FOREIGN SERVICE: Kamanda, a third-year Penn Law student, is the founder and editor-in-chief of ForeignPolicyDigest.org, a website that aims to provide more substantial coverage of international issues for a generation of Americans who have grown up in the Internet age. “Essentially we’re targeting the 18-to-35 audience, people who spend the majority of their time online,” he says. He is also the executive editor of Penn Law’s Journal of International Law and a columnist for The Huffington Post.

PLOT HOLES: Kamanda says the site, which launched two years ago, provides additional background and context to world affairs—information other news outlets may omit because of space constraints. “The Digest tries to focus on more of the narrative in the story and the history and the context, the things that draw an individual’s attention, as opposed to focusing on dates,” he says.

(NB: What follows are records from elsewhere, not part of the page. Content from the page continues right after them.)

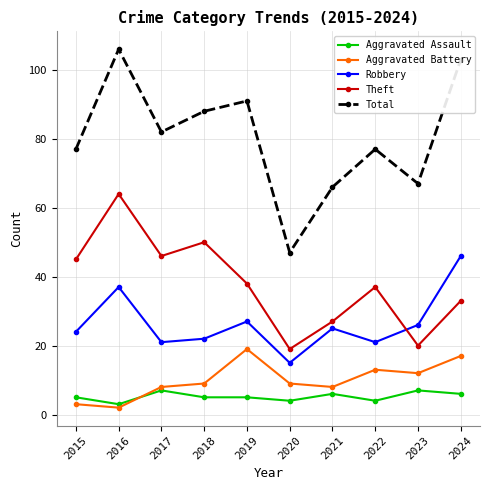

What is the minimum value for Total?

47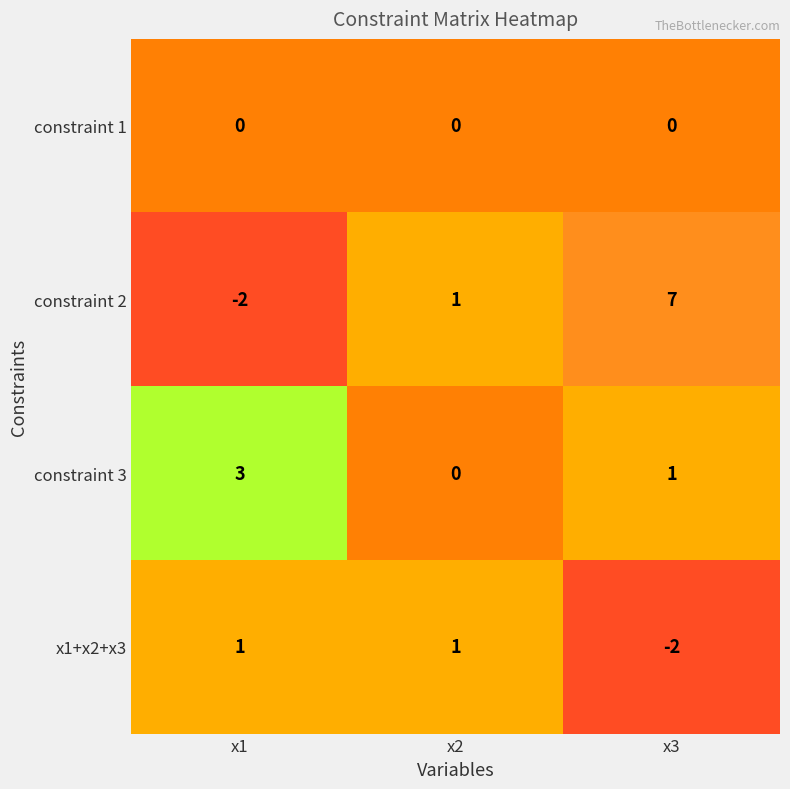

How many series are shown in this chart?

4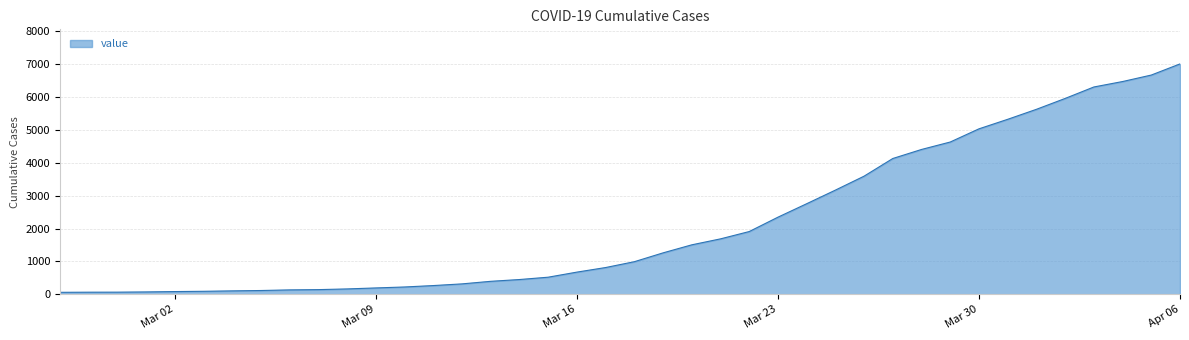

What is the maximum value shown in the chart?

6995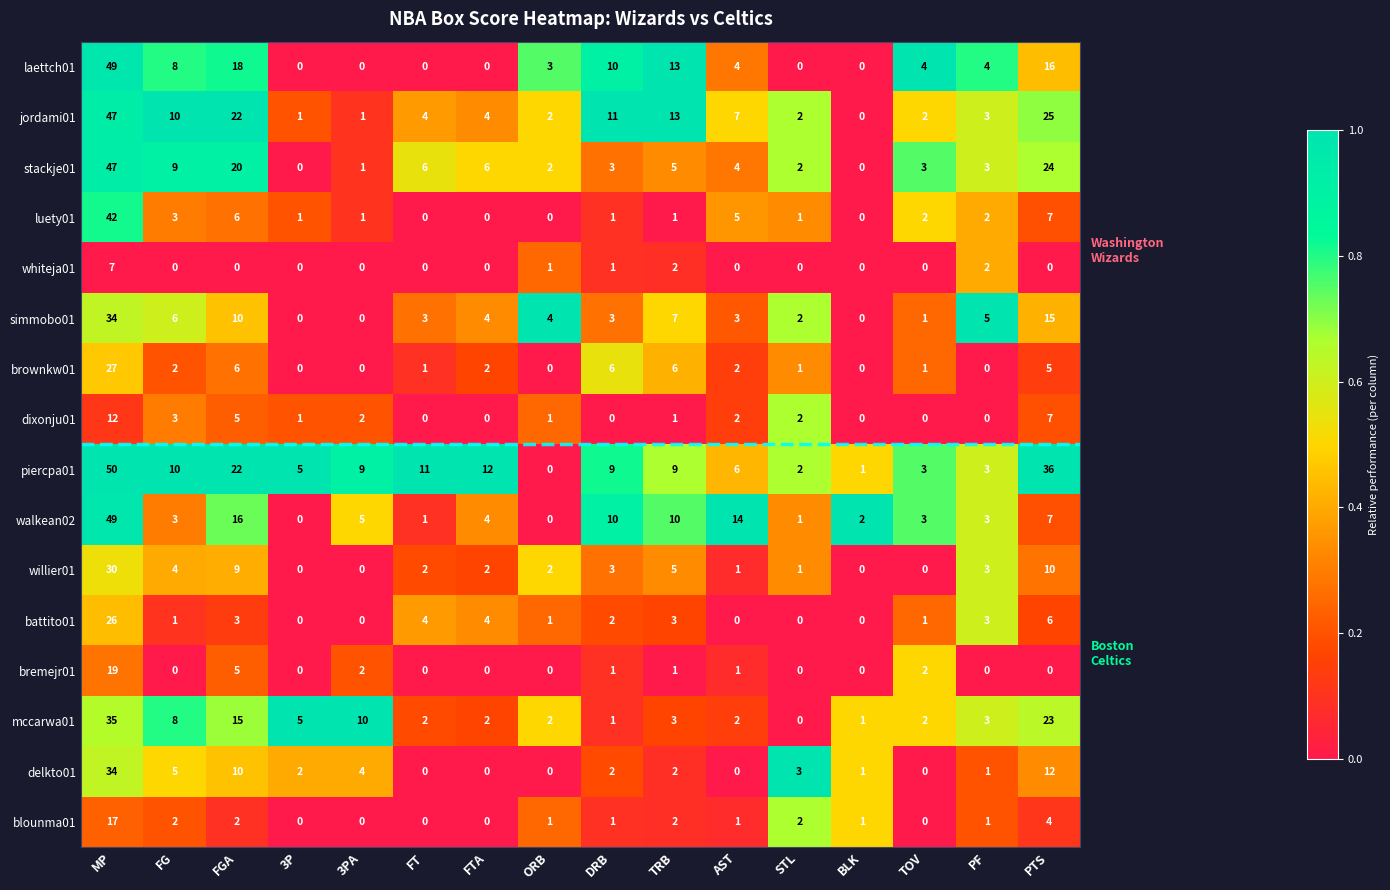

What is the average value of the brownkw01 series?

4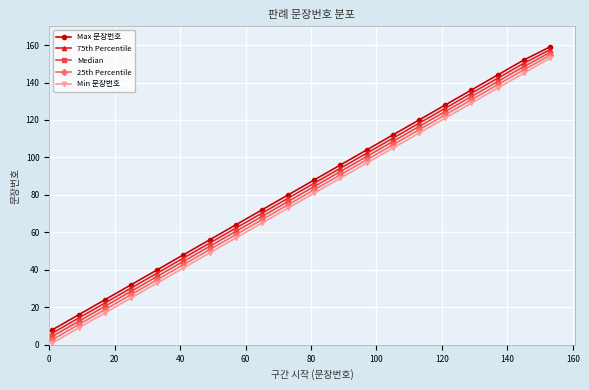

What are all the series names shown in the legend?

Max 문장번호, 75th Percentile, Median, 25th Percentile, Min 문장번호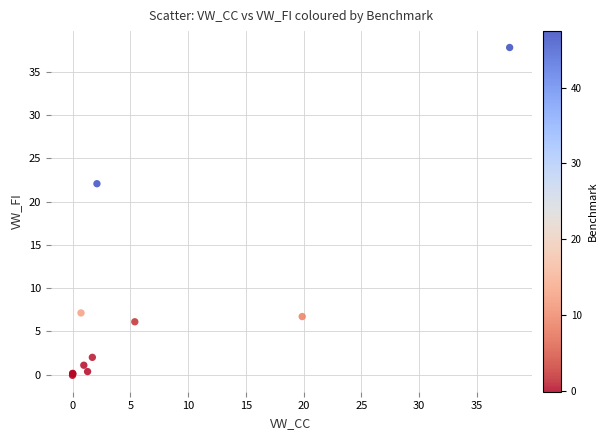

What Y value in the scatter plot is closest to 18?

22.1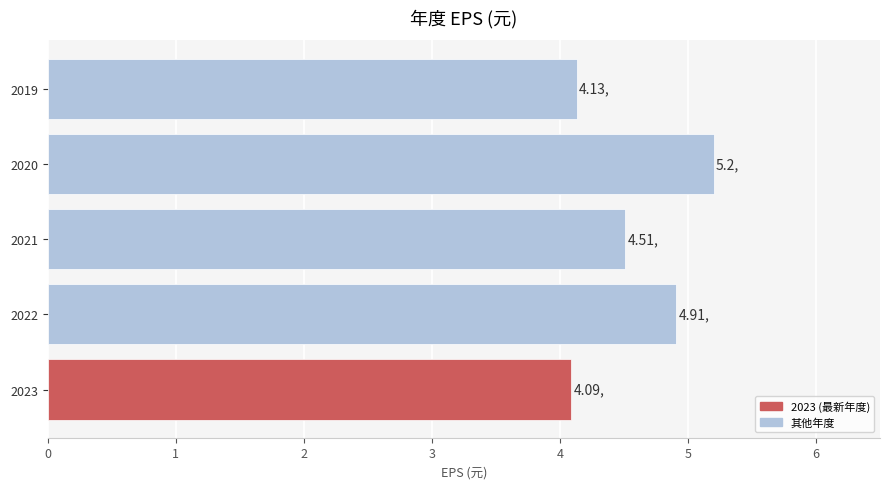

What is the maximum value shown in the chart?

5.2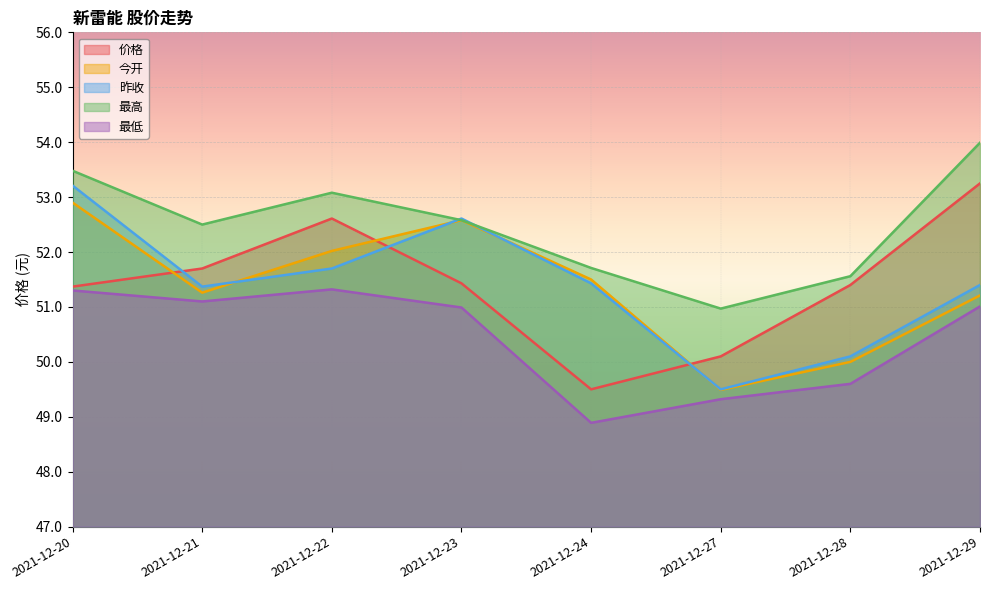

What is the value of the 昨收 point at the 4th from the left?

52.6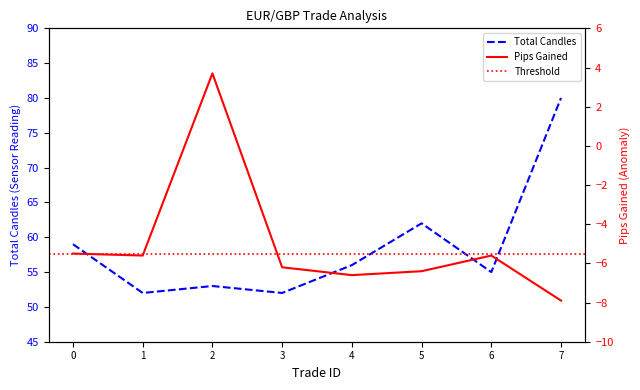

Which series has the largest range (max minus min)?

total_candles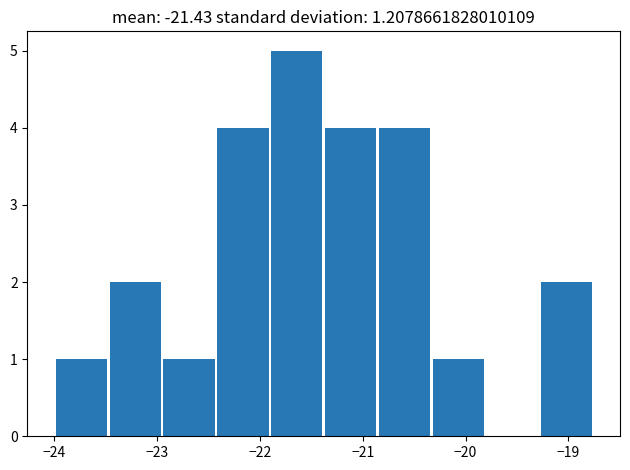

Reading left to right, list every bar in this chart as the range it spans on the x-axis followed by its height. Neither the bar edges nor the heights are printed on the chart, so give them approximately, as read against the axes.

-24.0 to -23.5: 1
-23.5 to -23.0: 2
-23.0 to -22.4: 1
-22.4 to -21.9: 4
-21.9 to -21.4: 5
-21.4 to -20.9: 4
-20.9 to -20.3: 4
-20.3 to -19.8: 1
-19.8 to -19.3: 0
-19.3 to -18.8: 2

THE WORLD OVER: Writers for the site come from across the globe. “We have five regional editors and they recruit the writers for each of their regions,” says Kamanda. “We have lawyers and activists, journalists, people who work in international development.”

TRUMAN SHOW: A Truman National Security Fellow, Kamanda says America’s primary foreign policy concern is “reengaging with the world community and opening channels of communication that were closed for quite awhile, and providing the opportunity for collaboration and dialogue on some of the major issues that the U.S., nor any country, can really handle alone.”

FULL DISCLOSURE: Kamanda and a Penn Law colleague started “Penn Law for Obama” in March 2007. He says they were the first group to organize for Obama in Philadelphia. During the 2008 election season, Kamanda served on the Obama-Biden Campaign’s Defense Policy Committee, which required him to help compile twice-weekly research projects summarizing defense talking points—while also taking classes in Penn Law. “It was pretty intense,” he says. “It was a rough few months.”

HE’S GRRREAT!: At the age of 21, Kamanda, a Princeton grad, was elected to the Princeton Board of Trustees, where he served from 2003-2007. “It was extremely enlightening, in part because we have leaders from all different sectors, from politics to business to public health, who devoted a lot of their time and energy to coming back and serving the university,” he says. Despite his young age, the board took his ideas seriously.

LAWYER OLIVIER: Kamanda says he plans to continue working on the website after graduation and he will be starting at White & Case LLP, a law firm in Washington, D.C., in November.